Jaringan saraf tiruan telah ada sejak tahun 1990-an, menyusul makalah penting karya Yann LeCun, tetapi menjadi terkenal sekitar tahun 2012. Tiga faktor penting mendorong perkembangan pesat AI saat ini.
Perangkat keras
Selama dua dekade terakhir, daya CPU telah meningkat pesat, memungkinkan pengguna untuk melatih model pembelajaran mendalam kecil di laptop. Namun, visi komputer dan model pembelajaran mendalam yang besar membutuhkan daya lebih besar. Berkat investasi dari NVIDIA dan AMD, generasi baru GPU (unit pemrosesan grafis) memungkinkan komputasi paralel, menyebarkan pekerjaan ke beberapa GPU untuk mempercepat perhitungan. Misalnya, NVIDIA TITAN X dapat melatih model ImageNet dalam dua hari dibandingkan dengan berminggu-minggu pada CPU tradisional, dan perusahaan besar menggunakan klaster GPU seperti NVIDIA Tesla K80 untuk memangkas biaya pusat data dan meningkatkan kinerja.
Data
Deep learning adalah struktur model, dan data adalah cairan yang menghidupkannya.
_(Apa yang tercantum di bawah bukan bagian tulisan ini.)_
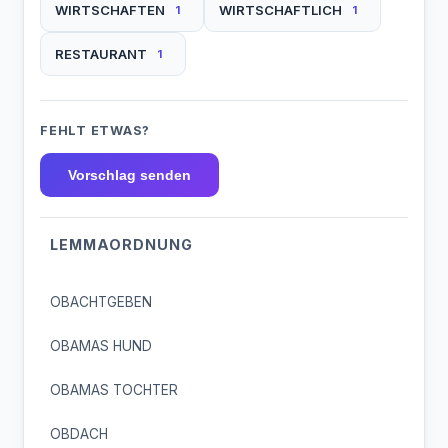
WIRTSCHAFTEN
WIRTSCHAFTLICH
1
1
RESTAURANT
1
FEHLT ETWAS?
Vorschlag senden
LEMMAORDNUNG
OBACHTGEBEN
OBAMAS HUND
OBAMAS TOCHTER
OBDACH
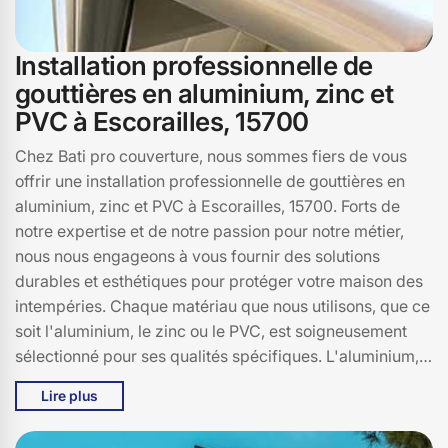
Installation professionnelle de
gouttières en aluminium, zinc et
PVC à Escorailles, 15700
Chez Bati pro couverture, nous sommes fiers de vous
offrir une installation professionnelle de gouttières en
aluminium, zinc et PVC à Escorailles, 15700. Forts de
notre expertise et de notre passion pour notre métier,
nous nous engageons à vous fournir des solutions
durables et esthétiques pour protéger votre maison des
intempéries. Chaque matériau que nous utilisons, que ce
soit l'aluminium, le zinc ou le PVC, est soigneusement
sélectionné pour ses qualités spécifiques. L'aluminium,
léger et résistant, le zinc, élégant et intemporel, et le
Lire plus
PVC, pratique et économique, répondent à des besoins
variés. Nous comprenons l'importance d'une installation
Tanpa data, tidak ada yang bisa dilakukan. Teknologi penyimpanan modern memudahkan penyimpanan data dalam jumlah besar di pusat data, dan internet memungkinkan pengumpulan dan distribusi data untuk memberi makan algoritma pembelajaran mesin.
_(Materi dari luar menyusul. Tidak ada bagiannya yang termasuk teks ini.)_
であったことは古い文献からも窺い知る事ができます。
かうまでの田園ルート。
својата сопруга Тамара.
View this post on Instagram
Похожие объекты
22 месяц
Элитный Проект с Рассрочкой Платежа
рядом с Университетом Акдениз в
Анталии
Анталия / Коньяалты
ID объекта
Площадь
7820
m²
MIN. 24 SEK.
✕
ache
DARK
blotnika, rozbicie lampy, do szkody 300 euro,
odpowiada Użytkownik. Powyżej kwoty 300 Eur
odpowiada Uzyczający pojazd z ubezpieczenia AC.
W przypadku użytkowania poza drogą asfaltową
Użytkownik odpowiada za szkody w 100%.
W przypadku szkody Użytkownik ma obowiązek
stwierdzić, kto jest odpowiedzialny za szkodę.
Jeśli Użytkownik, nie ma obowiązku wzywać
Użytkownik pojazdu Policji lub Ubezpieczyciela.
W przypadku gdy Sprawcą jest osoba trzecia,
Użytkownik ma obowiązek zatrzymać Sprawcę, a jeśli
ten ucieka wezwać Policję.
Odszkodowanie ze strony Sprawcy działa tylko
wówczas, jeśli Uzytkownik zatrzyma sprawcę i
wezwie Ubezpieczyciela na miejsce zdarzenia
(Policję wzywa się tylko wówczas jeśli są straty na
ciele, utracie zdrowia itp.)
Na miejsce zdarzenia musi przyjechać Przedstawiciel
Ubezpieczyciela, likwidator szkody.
Suka aplikasi Flickr ke Instagram menyimpan jutaan gambar yang diberi tag yang dapat melatih jaringan saraf untuk mengenali objek tanpa pelabelan manual. AI yang dikombinasikan dengan data adalah emas baru: perusahaan dengan data terbanyak memiliki keunggulan kompetitif. Dunia menciptakan sekitar 2.2 exabyte (2.2 miliar gigabyte) data setiap hari, dan beragam sumber data membantu model menemukan pola dan belajar dalam skala besar.
Algoritma
Perangkat keras kini lebih canggih dari sebelumnya dan data mudah diakses, tetapi algoritma yang lebih akurat membuat jaringan saraf menjadi andal. Jaringan saraf awal hanyalah perkalian matriks sederhana tanpa sifat statistik yang mendalam; sejak tahun 2010, penemuan-penemuan luar biasa telah memperbaikinya. AI menggunakan algoritma pembelajaran progresif yang memungkinkan data untuk melakukan pemrograman, sehingga komputer dapat mengajari dirinya sendiri untuk melakukan tugas-tugas seperti mendeteksi anomali atau bertindak sebagai chatbot.